Absolute Anger Towards My Mother
My mother and I have a great relationship actually. Since before the manic episode, and since recovering at home. During my manic episode however, I was convinced of things I can't quite remember. Whatever I was thinking made my mother out to be the devil-incarnate, and I did everything I could to find out all her so-called flaws and throw them in her face.
I do know I was mad at her for returning the $2500 worth of things I had ordered on Amazon in one week. I forgot to mention that one common link in people with mania is a terrible spending problem. Because of the loss of reality, it is common that people spend they're life savings on random things, or develop bad gambling habits.
Once hospitalized, I got even more aggressive towards my mum. I don't remember it all, but I am told that I was only able to spend a couple minutes at a time with her before getting too worked up. Apparently my dad got a get-out-of-jail-free card though. Can't tell you why. This was especially hard to come back from because I felt guilt that I now know wasn't anyone's to feel. The feelings I had are inexplicable and don't remain so all I can do is be grateful for returning to earth and building up the good relationship that was there before I left.
Acceptance and Recovery
Understanding that you are manic during a manic episode isn't easy. Especially when you think your mother is just trying to stop you from being happy or fulfilling your purpose. It is also hard to accept a diagnosis when you think you were fine in the first place. But once I settled into taking a medication each night to help the actual imbalance in my brain chemistry, I was able to look back at the last year and a half or so with a different lens. I'm now able to go "oh yeah that was a depressive episode" or "oh yeah that explains why I had that particular meltdown." Needing to sleep at a certain time, but staying awake anxious about how I should be asleep and won't be able to wake up early the next day.
It takes time and perseverance.
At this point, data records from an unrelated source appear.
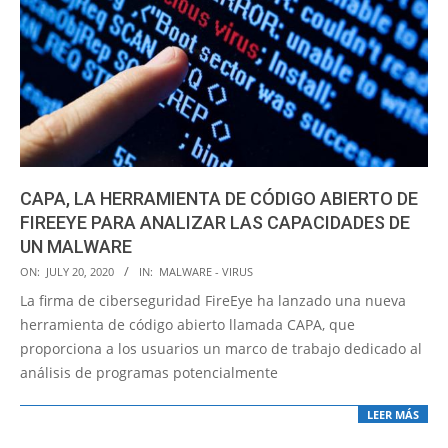
CAPA, LA HERRAMIENTA DE CÓDIGO ABIERTO DE
FIREEYE PARA ANALIZAR LAS CAPACIDADES DE
UN MALWARE
2020-
ON:
JULY 20, 2020
IN:
MALWARE - VIRUS
07-
La firma de ciberseguridad FireEye ha lanzado una nueva
20
herramienta de código abierto llamada CAPA, que
proporciona a los usuarios un marco de trabajo dedicado al
análisis de programas potencialmente
LEER MÁS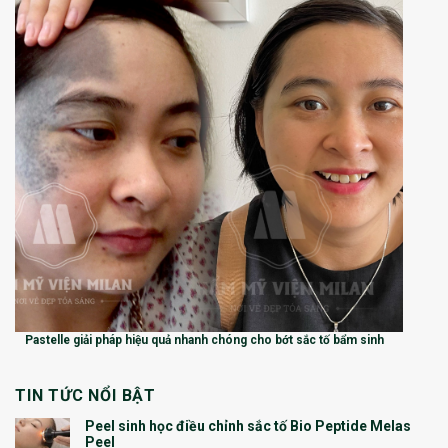
Pastelle giải pháp hiệu quả nhanh chóng cho bớt sắc tố bẩm sinh
TIN TỨC NỔI BẬT
Peel sinh học điều chỉnh sắc tố Bio Peptide Melas
Peel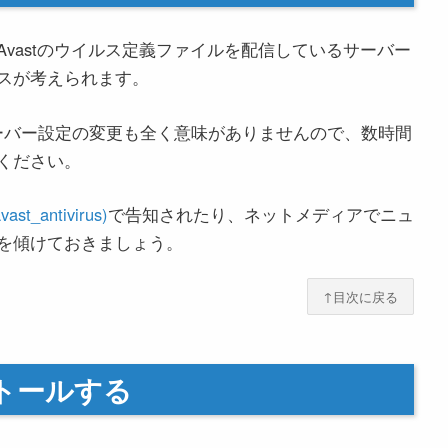
vastのウイルス定義ファイルを配信しているサーバー
スが考えられます。
Sサーバー設定の変更も全く意味がありませんので、数時間
ください。
_antivirus)
で告知されたり、ネットメディアでニュ
を傾けておきましょう。
↑目次に戻る
ストールする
Getting better means putting one foot in front of the other each day. It means knowing that what happened during the manic episode is not all your fault. It especially means developing a healthy self-awareness to know when you need to relax, when you need to spend time with loved-ones, or when you need to challenge yourself a bit.
That's what mania felt like to me. It wasn't pretty, but I made it out a better version of myself. I know others can too.